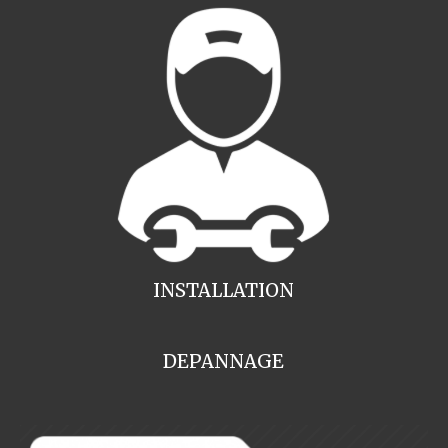
INSTALLATION
DEPANNAGE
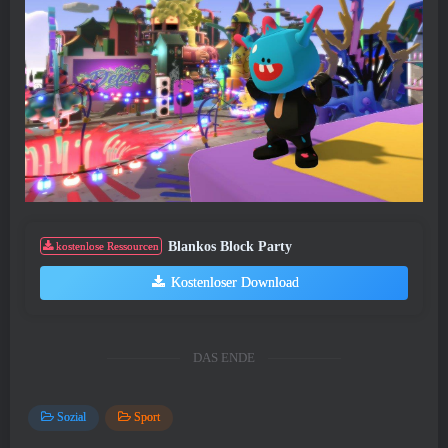
Blankos Block Party
kostenlose Ressourcen
Kostenloser Download
DAS ENDE
Sozial
Sport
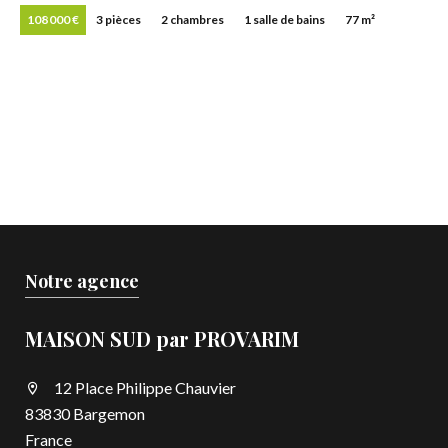
108 000 €
3 pièces
2 chambres
1 salle de bains
77 m²
Notre agence
MAISON SUD par PROVARIM
12 Place Philippe Chauvier
83830 Bargemon
France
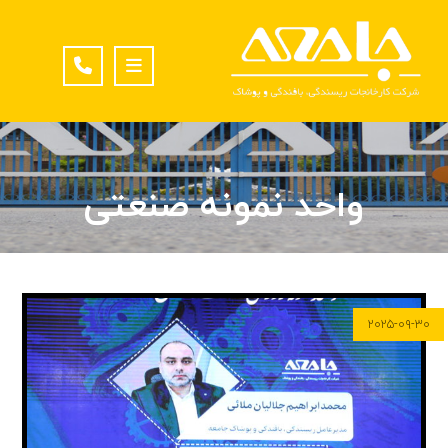
واحد نمونه صنعتی
۲۰۲۵-۰۹-۳۰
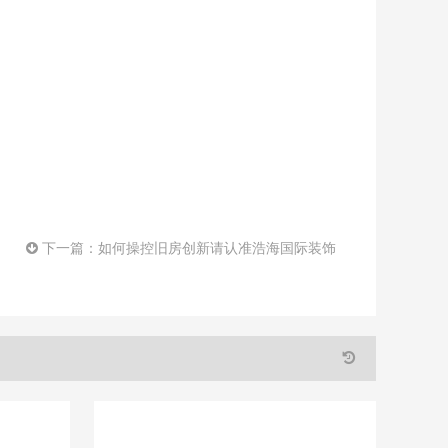
下一篇：
如何操控旧房创新请认准浩海国际装饰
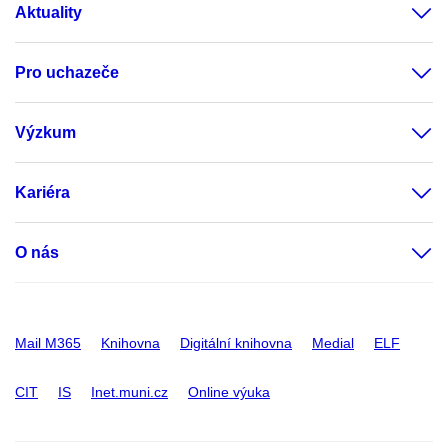
Aktuality
Pro uchazeče
Výzkum
Kariéra
O nás
Mail M365
Knihovna
Digitální knihovna
Medial
ELF
CIT
IS
Inet.muni.cz
Online výuka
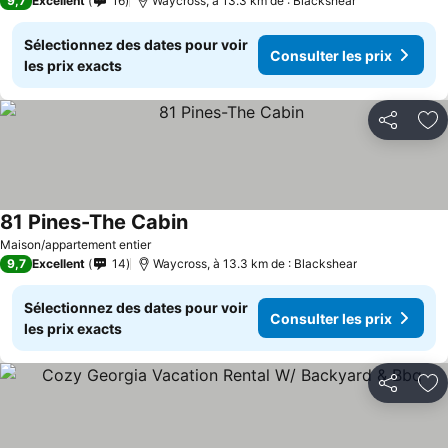
9,7
Excellent
16
Waycross, à 13.3 km de : Blackshear
Sélectionnez des dates pour voir
Consulter les prix
les prix exacts
Partager
Aj
81 Pines-The Cabin
Maison/appartement entier
9,7
Excellent
14
Waycross, à 13.3 km de : Blackshear
Sélectionnez des dates pour voir
Consulter les prix
les prix exacts
Partager
Aj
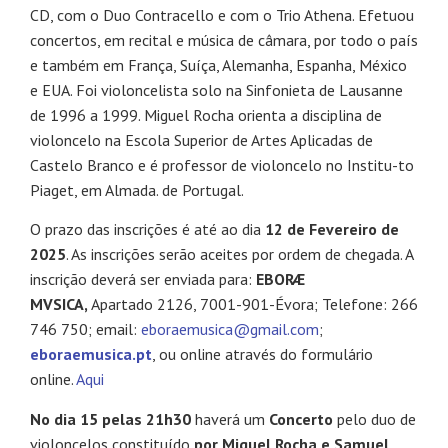
CD, com o Duo Contracello e com o Trio Athena. Efetuou
concertos, em recital e música de câmara, por todo o país
e também em França, Suíça, Alemanha, Espanha, México
e EUA. Foi violoncelista solo na Sinfonieta de Lausanne
de 1996 a 1999. Miguel Rocha orienta a disciplina de
violoncelo na Escola Superior de Artes Aplicadas de
Castelo Branco e é professor de violoncelo no Institu-to
Piaget, em Almada. de Portugal.
O prazo das inscrições é até ao dia
12 de Fevereiro de
2025
. As inscrições serão aceites por ordem de chegada. A
inscrição deverá ser enviada para:
EBORÆ
MVSICA,
Apartado 2126, 7001-901-Évora; Telefone: 266
746 750; email:
eboraemusica@gmail.com
;
eboraemusica.pt
, ou online através do formulário
online.
Aqui
No dia 15 pelas 21h30
haverá um
Concerto
pelo duo de
violoncelos constituído
por Miguel Rocha e Samuel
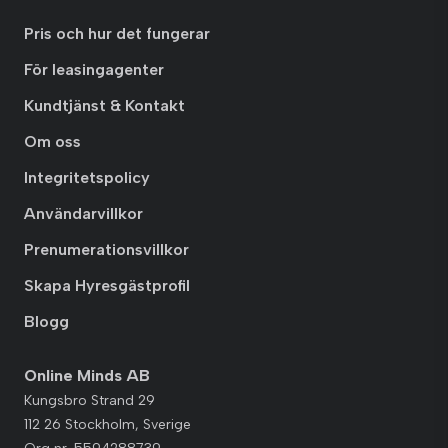
Pris och hur det fungerar
För leasingagenter
Kundtjänst & Kontakt
Om oss
Integritetspolicy
Användarvillkor
Prenumerationsvillkor
Skapa Hyresgästprofil
Blogg
Online Minds AB
Kungsbro Strand 29
112 26 Stockholm, Sverige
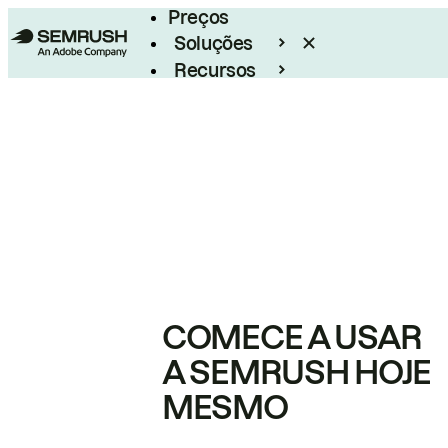
Preços
Soluções
Recursos
Empresarial
COMECE A USAR
A SEMRUSH HOJE
MESMO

++++++++++

The lines to repeat run from the line containing "Kungsbro Strand 29" through the last line of the material above; give them exactly, without the pictures.

Kungsbro Strand 29
112 26 Stockholm, Sverige
Preços
Soluções
Recursos
Empresarial
COMECE A USAR
A SEMRUSH HOJE
MESMO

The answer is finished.